Oskarżony wyjaśnił ponadto, że terminy płatności spornych faktur wypadały po dacie ogłoszenia upadłości. Jak tylko dowiedział się o ogłoszeniu tej upadłości i o tym, że nie wolno mu płacić żadnemu z wierzycieli, od razu udał się do firmy (...) do pana M. J. (1), żeby poinformować go o zaistniałej sytuacji, ponieważ czuł się do tego zobowiązany z uwagi na wieloletnią współpracę. Zaproponował mu, że aby zmniejszyły się jego straty z tytułu tego, że cześć tych faktur nie mogło być na razie zapłaconych, to będzie dalej u niego kupował beton, nawet płacąc za niego gotówką, żeby z uzyskanych zysków zrekompensował sobie tą wcześniejszą stratę. Dodał, że uspokajał pokrzywdzonego, że ze względu na znaczący majątek swojej firmy, który w istotny sposób przekracza zobowiązania, tę należność na pewno dostanie, tylko że będzie to odwleczone w czasie. Po tym spotkaniu oskarżony nadal współpracował i handlował z panem J. i w okresie od ogłoszenia upadłości zapłacił mu z tytułu nowych faktur ponad 70.000 zł. To było płacone na przedpłaty, tzn. firma (...) wystawiała jego firmie fakturę proforma, oskarżony za nie płacił i dopiero później uzyskiwał towar. Dodał, że jego firma nadal prowadziła działalność i mogłaby dalej funkcjonować, gdyby nie to, że w momencie ogłoszenia upadłości banki postawiły wszystkie kredyty w stan natychmiastowej wymagalności. Wyglądało to w taki sposób, że wszelkie należności za wykonane przez jego firmę kontrakty wpływały bezpośrednio od inwestora do banków, które zatrzymywały pieniądze na spłatę kredytów. Z uwagi na zaistniałą sytuację pani nadzorca stwierdziła, że jedyną możliwością jest ogłoszenie upadłości likwidacyjnej, bo wtedy banki przestaną być na uprzywilejowanej pozycji. W związku z tym 01 września 2011 roku została ogłoszona upadłość. Oskarżony wyjaśnił, że gdyby jego zamiarem było naciągnięcie czy oszukanie pana J., albo gdyby wiedział wcześniej, że ogłosi tą upadłość, to zająłby się swoim majątkiem, aby wyciągnąć go z masy upadłości.

Sąd zważył, co następuje:

Analizując i oceniając zebrany w sprawie materiał dowodowy Sąd doszedł do przekonania, że wina i okoliczności popełnienia przez oskarżonego K. Z. czynu z art. 286 § 1 k.k. w zw. z art. 12 k.k. nie budzą żadnych wątpliwości.
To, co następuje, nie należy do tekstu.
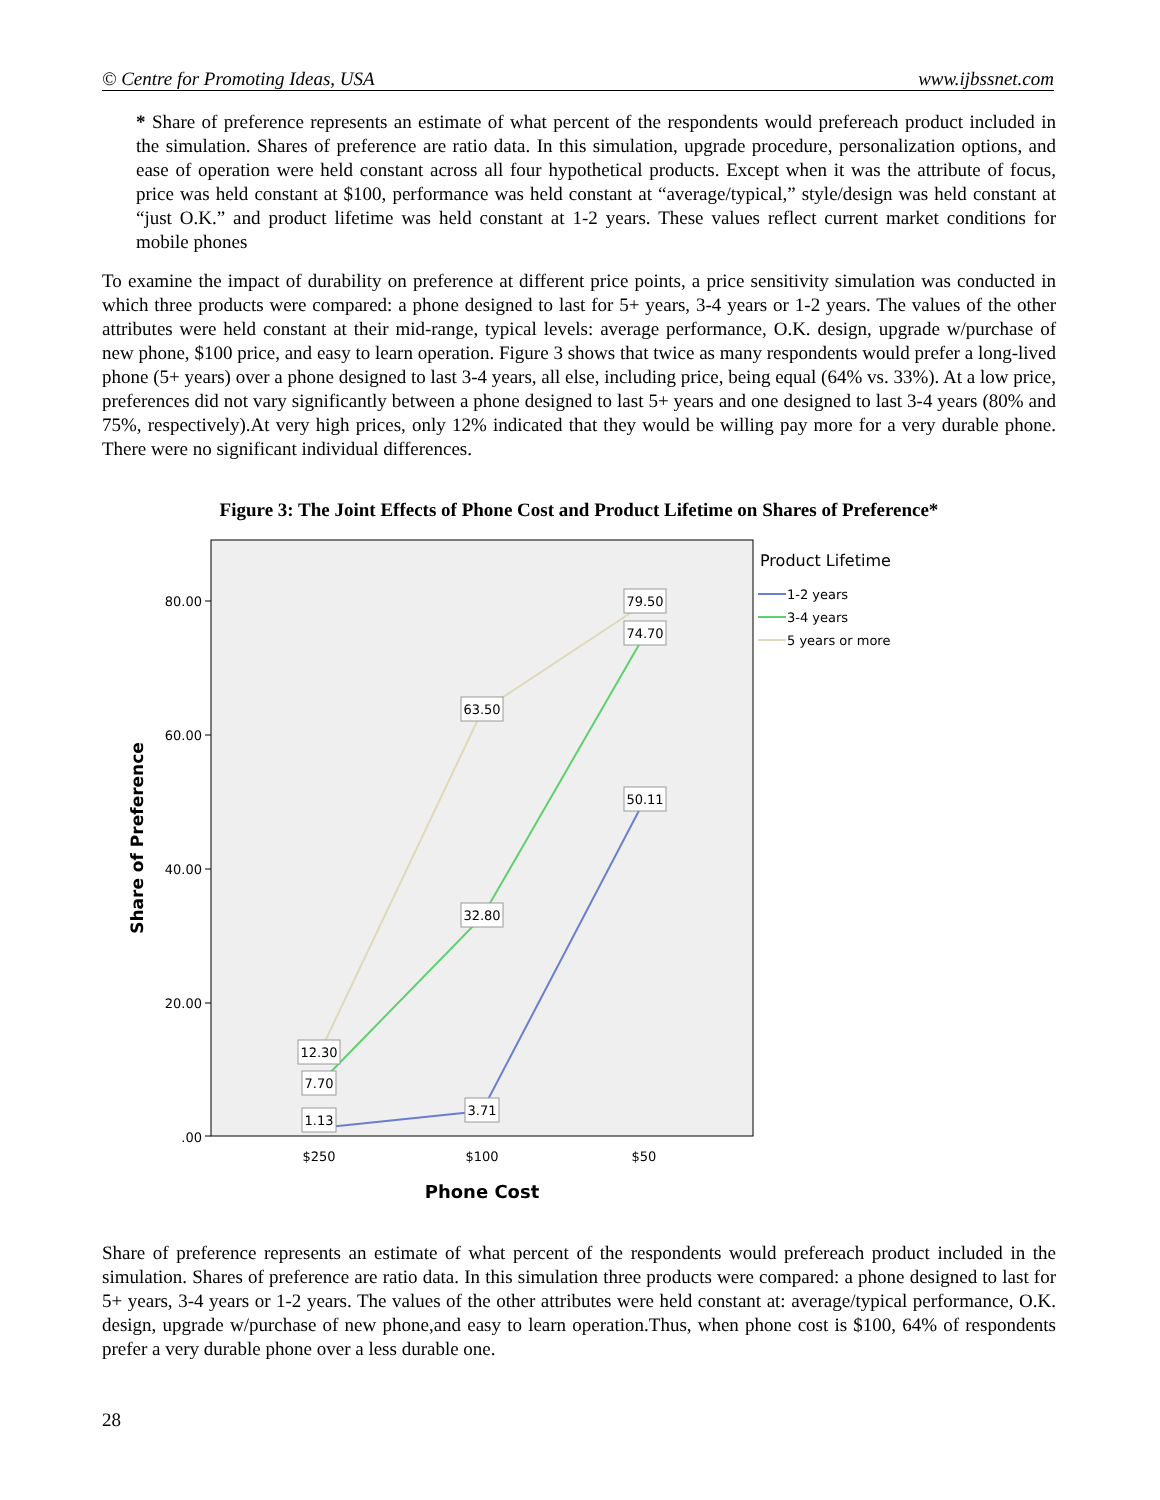© Centre for Promoting Ideas, USA www.ijbssnet.com
* Share of preference represents an estimate of what percent of the respondents would prefereach product included in the simulation. Shares of preference are ratio data. In this simulation, upgrade procedure, personalization options, and ease of operation were held constant across all four hypothetical products. Except when it was the attribute of focus, price was held constant at $100, performance was held constant at “average/typical,” style/design was held constant at “just O.K.” and product lifetime was held constant at 1-2 years. These values reflect current market conditions for mobile phones
To examine the impact of durability on preference at different price points, a price sensitivity simulation was conducted in which three products were compared: a phone designed to last for 5+ years, 3-4 years or 1-2 years. The values of the other attributes were held constant at their mid-range, typical levels: average performance, O.K. design, upgrade w/purchase of new phone, $100 price, and easy to learn operation. Figure 3 shows that twice as many respondents would prefer a long-lived phone (5+ years) over a phone designed to last 3-4 years, all else, including price, being equal (64% vs. 33%). At a low price, preferences did not vary significantly between a phone designed to last 5+ years and one designed to last 3-4 years (80% and 75%, respectively).At very high prices, only 12% indicated that they would be willing pay more for a very durable phone. There were no significant individual differences.
Figure 3: The Joint Effects of Phone Cost and Product Lifetime on Shares of Preference*
80.00
60.00
40.00
20.00
.00
$250
$100
$50
Phone Cost
Share of Preference
79.50
74.70
63.50
50.11
32.80
12.30
7.70
1.13
3.71
Product Lifetime
1-2 years
3-4 years
5 years or more
Share of preference represents an estimate of what percent of the respondents would prefereach product included in the simulation. Shares of preference are ratio data. In this simulation three products were compared: a phone designed to last for 5+ years, 3-4 years or 1-2 years. The values of the other attributes were held constant at: average/typical performance, O.K. design, upgrade w/purchase of new phone,and easy to learn operation.Thus, when phone cost is $100, 64% of respondents prefer a very durable phone over a less durable one.
28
Oskarżony K. Z. nie przyznał się wprawdzie, aby miał zamiar oszukania pokrzywdzonej firmy, jednakże zebrany materiał dowodowy w postaci zeznań świadków P. K., G. K., J. S. (1), W. S., M. J. (2), R. T. i częściowo P. M. jego winę w całości potwierdza.

Ustalając stan faktyczny Sąd dał przymiot wiarygodności zeznaniom wszystkich świadków zeznających w sprawie, za wyjątkiem zeznań P. M., które w ocenie Sądu zasługiwały na wiarę jedynie częściowo. Ich relacje są precyzyjne, konsekwentnie i zbieżne, a razem tworzą spójną całość. Logika i wzajemne uzupełnianie się tychże zeznań oraz ich korespondencja z treścią dokumentów zgromadzonych w aktach, pozwalają na przyjęcie wskazywanej przez nich wersji wydarzeń jako relacji z ich rzeczywistego przebiegu.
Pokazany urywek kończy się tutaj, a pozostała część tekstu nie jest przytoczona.